§ **Records supplied**

..............................

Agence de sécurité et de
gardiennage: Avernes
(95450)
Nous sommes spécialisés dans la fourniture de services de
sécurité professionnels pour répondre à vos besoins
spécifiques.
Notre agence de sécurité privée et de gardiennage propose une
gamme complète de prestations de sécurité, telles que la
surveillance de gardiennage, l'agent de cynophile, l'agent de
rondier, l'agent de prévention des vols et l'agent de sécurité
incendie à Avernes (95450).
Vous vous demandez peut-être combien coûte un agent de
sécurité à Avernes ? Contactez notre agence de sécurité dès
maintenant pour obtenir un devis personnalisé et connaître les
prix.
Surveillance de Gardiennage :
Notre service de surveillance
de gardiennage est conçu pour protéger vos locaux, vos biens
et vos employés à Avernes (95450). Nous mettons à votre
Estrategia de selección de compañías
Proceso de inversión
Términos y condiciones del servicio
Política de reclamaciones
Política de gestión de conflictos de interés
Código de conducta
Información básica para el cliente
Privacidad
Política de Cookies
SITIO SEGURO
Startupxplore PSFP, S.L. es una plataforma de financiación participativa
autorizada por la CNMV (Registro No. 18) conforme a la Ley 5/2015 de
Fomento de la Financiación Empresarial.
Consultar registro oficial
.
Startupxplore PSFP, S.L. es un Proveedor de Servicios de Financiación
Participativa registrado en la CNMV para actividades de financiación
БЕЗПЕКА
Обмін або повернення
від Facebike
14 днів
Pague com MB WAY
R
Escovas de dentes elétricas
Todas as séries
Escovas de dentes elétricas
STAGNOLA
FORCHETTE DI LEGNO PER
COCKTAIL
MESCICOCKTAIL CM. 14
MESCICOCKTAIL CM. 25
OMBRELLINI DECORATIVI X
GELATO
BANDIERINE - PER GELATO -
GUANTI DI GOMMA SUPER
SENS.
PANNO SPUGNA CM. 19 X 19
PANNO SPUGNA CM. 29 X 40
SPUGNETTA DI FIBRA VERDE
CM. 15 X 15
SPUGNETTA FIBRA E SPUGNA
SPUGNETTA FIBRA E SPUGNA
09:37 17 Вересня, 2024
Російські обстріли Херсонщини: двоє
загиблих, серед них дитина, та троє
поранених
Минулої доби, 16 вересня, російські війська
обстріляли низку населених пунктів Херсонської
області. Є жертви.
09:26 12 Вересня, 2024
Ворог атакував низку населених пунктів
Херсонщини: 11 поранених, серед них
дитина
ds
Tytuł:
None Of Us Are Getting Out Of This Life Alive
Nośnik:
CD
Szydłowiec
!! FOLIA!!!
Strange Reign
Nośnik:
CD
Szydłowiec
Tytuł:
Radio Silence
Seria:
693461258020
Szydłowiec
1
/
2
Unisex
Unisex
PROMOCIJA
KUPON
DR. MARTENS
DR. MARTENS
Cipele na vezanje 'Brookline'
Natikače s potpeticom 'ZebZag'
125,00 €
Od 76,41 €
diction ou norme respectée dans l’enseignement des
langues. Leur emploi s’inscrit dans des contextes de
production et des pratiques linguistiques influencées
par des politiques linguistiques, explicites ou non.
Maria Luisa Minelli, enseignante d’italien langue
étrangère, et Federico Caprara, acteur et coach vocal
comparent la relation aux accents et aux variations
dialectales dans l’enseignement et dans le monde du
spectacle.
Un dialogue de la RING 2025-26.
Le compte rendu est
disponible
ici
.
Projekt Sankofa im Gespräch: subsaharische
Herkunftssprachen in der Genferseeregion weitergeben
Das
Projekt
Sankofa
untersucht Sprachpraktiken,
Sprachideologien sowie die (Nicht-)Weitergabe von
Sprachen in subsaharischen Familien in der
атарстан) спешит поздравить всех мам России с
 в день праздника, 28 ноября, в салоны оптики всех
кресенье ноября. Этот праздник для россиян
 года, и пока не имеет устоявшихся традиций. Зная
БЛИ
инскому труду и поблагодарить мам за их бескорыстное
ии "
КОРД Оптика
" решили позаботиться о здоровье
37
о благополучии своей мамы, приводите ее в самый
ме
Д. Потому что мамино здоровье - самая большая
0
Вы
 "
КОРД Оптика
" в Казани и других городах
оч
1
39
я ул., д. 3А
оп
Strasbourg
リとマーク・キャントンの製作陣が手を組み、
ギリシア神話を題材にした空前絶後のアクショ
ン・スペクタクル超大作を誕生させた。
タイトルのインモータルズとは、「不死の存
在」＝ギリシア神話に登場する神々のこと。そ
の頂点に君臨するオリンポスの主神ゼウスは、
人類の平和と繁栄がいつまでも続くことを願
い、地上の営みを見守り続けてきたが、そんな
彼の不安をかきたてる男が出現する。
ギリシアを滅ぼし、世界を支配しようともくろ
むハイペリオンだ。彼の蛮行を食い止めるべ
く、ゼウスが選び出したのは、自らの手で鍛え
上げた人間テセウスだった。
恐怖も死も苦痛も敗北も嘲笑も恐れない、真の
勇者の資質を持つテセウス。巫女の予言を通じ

..............................

§ **Task requirements**
Once you find the line with "sécurité à Avernes" in the entries above, output it and each line after it up to and including the line with "PANNO SPUGNA CM. 19 X 19", and nothing else.

§ **Result**
sécurité à Avernes ? Contactez notre agence de sécurité dès
maintenant pour obtenir un devis personnalisé et connaître les
prix.
Surveillance de Gardiennage :
Notre service de surveillance
de gardiennage est conçu pour protéger vos locaux, vos biens
et vos employés à Avernes (95450). Nous mettons à votre
Estrategia de selección de compañías
Proceso de inversión
Términos y condiciones del servicio
Política de reclamaciones
Política de gestión de conflictos de interés
Código de conducta
Información básica para el cliente
Privacidad
Política de Cookies
SITIO SEGURO
Startupxplore PSFP, S.L. es una plataforma de financiación participativa
autorizada por la CNMV (Registro No. 18) conforme a la Ley 5/2015 de
Fomento de la Financiación Empresarial.
Consultar registro oficial
.
Startupxplore PSFP, S.L. es un Proveedor de Servicios de Financiación
Participativa registrado en la CNMV para actividades de financiación
БЕЗПЕКА
Обмін або повернення
від Facebike
14 днів
Pague com MB WAY
R
Escovas de dentes elétricas
Todas as séries
Escovas de dentes elétricas
STAGNOLA
FORCHETTE DI LEGNO PER
COCKTAIL
MESCICOCKTAIL CM. 14
MESCICOCKTAIL CM. 25
OMBRELLINI DECORATIVI X
GELATO
BANDIERINE - PER GELATO -
GUANTI DI GOMMA SUPER
SENS.
PANNO SPUGNA CM. 19 X 19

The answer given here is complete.